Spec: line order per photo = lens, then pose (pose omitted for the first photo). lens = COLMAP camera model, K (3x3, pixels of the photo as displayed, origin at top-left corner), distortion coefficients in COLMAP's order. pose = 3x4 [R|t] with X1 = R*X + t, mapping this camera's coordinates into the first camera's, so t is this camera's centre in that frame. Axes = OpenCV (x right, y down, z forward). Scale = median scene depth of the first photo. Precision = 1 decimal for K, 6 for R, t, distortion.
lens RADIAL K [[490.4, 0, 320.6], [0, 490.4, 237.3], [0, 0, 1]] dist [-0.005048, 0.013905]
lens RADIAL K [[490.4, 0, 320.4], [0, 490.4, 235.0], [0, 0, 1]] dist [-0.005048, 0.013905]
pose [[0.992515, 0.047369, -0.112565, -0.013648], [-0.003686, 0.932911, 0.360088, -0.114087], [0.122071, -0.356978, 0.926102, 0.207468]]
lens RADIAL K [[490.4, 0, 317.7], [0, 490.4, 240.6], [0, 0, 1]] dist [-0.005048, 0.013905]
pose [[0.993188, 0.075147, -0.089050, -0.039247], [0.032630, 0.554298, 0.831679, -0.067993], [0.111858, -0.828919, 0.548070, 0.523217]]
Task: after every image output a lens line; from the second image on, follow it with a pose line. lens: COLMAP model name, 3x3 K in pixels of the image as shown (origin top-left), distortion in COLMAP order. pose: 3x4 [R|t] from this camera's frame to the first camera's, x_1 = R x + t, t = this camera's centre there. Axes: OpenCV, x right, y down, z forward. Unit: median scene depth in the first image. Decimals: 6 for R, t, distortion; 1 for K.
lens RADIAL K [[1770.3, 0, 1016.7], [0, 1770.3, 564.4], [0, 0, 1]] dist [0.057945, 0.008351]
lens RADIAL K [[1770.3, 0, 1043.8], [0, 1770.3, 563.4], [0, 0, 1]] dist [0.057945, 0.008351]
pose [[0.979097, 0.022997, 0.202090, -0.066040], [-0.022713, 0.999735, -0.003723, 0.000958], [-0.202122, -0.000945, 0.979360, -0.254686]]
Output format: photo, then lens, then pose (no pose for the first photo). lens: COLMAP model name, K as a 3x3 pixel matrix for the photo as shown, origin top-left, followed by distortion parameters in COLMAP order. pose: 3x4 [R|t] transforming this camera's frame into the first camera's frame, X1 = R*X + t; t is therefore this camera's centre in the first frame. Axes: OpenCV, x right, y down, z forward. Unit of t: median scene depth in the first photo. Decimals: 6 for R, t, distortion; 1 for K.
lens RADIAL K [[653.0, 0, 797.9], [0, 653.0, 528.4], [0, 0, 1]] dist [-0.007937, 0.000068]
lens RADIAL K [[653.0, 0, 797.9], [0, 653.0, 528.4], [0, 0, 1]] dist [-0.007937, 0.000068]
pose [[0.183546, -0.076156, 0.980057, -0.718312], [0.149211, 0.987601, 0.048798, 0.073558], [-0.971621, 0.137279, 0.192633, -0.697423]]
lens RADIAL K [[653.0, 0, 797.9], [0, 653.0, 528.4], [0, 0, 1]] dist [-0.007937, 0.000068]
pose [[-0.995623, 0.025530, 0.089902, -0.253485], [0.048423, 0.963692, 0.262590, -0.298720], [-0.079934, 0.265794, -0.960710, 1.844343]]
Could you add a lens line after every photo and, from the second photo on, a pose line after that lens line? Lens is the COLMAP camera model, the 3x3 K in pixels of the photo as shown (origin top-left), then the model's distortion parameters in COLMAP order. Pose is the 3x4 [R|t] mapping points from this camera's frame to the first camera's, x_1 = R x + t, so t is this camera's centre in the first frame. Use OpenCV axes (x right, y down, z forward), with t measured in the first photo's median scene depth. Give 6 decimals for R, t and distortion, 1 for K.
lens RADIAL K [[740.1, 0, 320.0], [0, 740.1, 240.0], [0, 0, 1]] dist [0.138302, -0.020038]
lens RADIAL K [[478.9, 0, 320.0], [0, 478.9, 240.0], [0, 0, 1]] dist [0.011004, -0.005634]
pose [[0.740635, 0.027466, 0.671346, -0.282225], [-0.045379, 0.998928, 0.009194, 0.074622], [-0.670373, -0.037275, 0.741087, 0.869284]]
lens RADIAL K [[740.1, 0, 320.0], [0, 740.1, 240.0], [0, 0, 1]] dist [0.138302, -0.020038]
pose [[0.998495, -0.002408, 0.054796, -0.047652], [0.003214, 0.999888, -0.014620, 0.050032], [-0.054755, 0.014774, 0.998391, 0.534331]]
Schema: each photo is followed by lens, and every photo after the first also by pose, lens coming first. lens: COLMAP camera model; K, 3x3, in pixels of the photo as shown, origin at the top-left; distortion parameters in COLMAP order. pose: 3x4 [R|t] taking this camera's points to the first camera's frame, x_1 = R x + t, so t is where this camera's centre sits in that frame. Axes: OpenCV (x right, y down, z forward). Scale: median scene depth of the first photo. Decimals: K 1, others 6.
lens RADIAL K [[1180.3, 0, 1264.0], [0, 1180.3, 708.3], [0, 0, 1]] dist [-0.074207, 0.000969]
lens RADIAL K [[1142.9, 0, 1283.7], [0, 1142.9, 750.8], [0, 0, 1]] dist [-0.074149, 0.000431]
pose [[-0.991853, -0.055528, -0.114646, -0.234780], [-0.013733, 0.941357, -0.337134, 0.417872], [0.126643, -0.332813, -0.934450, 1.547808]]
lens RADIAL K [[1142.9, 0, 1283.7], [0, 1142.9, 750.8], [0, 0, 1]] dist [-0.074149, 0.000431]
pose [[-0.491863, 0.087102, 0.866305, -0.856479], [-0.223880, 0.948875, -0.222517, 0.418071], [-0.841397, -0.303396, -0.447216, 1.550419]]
○ ○ ○ ○
■ Exercise objective:
Which lines in the entries contain the string "into"? Pull out each one in full, matching case exactly.

■ Solution:
Spec: line order per photo = lens, then pose (pose omitted for the first photo). lens = COLMAP camera model, K (3x3, pixels of the photo as displayed, origin at top-left corner), distortion coefficients in COLMAP's order. pose = 3x4 [R|t] with X1 = R*X + t, mapping this camera's coordinates into the first camera's, so t is this camera's centre in that frame. Axes = OpenCV (x right, y down, z forward). Scale = median scene depth of the first photo. Precision = 1 decimal for K, 6 for R, t, distortion.
Output format: photo, then lens, then pose (no pose for the first photo). lens: COLMAP model name, K as a 3x3 pixel matrix for the photo as shown, origin top-left, followed by distortion parameters in COLMAP order. pose: 3x4 [R|t] transforming this camera's frame into the first camera's frame, X1 = R*X + t; t is therefore this camera's centre in the first frame. Axes: OpenCV, x right, y down, z forward. Unit of t: median scene depth in the first photo. Decimals: 6 for R, t, distortion; 1 for K.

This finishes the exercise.